As part of the agreement, Digital Impact has acquired a chance to reach 2.2 million new prospects. Mountain View, CA-based WebTV is a wholly owned unit of Microsoft. It has just over 1 million subscribers, but those subscribers average 2.2 e-mail accounts per household.

E-mail marketers have begun their migration onto interactive TV as research firms forecast rapid growth for the platform. For instance, Datamonitor estimates that interactive TV will reach 67 million U.S. and European homes by 2003. In 1998, the number of homes with interactive TV hookups totaled only around 10 million. Datamonitor predicts digital TV set-top boxes, which will combine interactive services and television programming, will be the category’s growth vehicle, outnumbering set-top boxes that provide only Internet access by a 10-to-1 ratio.
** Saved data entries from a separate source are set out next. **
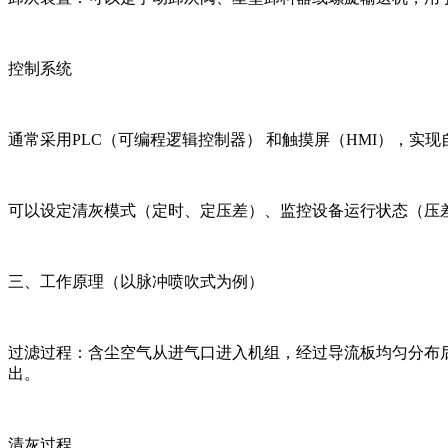
控制系统
通常采用PLC（可编程逻辑控制器） 和触摸屏（HMI），实
可以设定清灰模式（定时、定压差）、监控设备运行状态（压
三、工作原理（以脉冲喷吹式为例）
过滤过程：含尘空气从进气口进入机组，经过导流板均匀分布
出。
清灰过程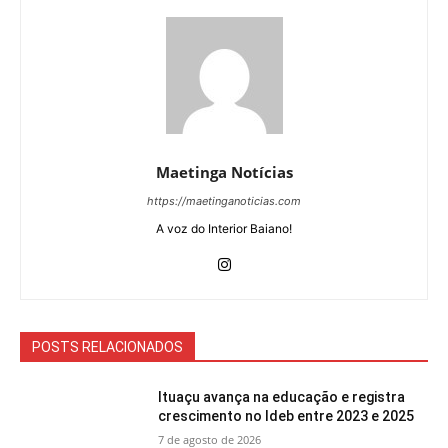
Maetinga Notícias
https://maetinganoticias.com
A voz do Interior Baiano!
POSTS RELACIONADOS
Ituaçu avança na educação e registra
crescimento no Ideb entre 2023 e 2025
7 de agosto de 2026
While WebTV was the first provider to offer consumers Internet access through a television set-top box, it remains tied to dial-up service, an old-school technology that does not allow for the transmission of rich media and streaming content that is available via broadband. A major new competitor, America Online’s AOL TV, which plans to use broadband, is set to launch this summer. For its part, however, WebTV has added satellite television technology to its product offerings.

While the companies did not release any financial details, one of WebTV’s interests in the Digital Impact partnership is the revenue it will generate by granting the marketer access to its subscribers. This deal is WebTV’s most recent effort to create additional revenue streams and deliver more services to its clients.

Earlier this year, WebTV made a short-lived attempt at inserting ads into the e-mail messages delivered to its subscribers. While the practice is commonplace among free e-mail service providers, WebTV’s customers opposed the practice because they pay $25 per month for the service. WebTV quickly suspended the e-mail ad placements and said it would continue to test additional ways of generating revenue.

WebTV is also wrapping up a three-month promotion to boost its membership. The company offered two months of free access to customers who signed up for the service between Feb. 1 and April 30.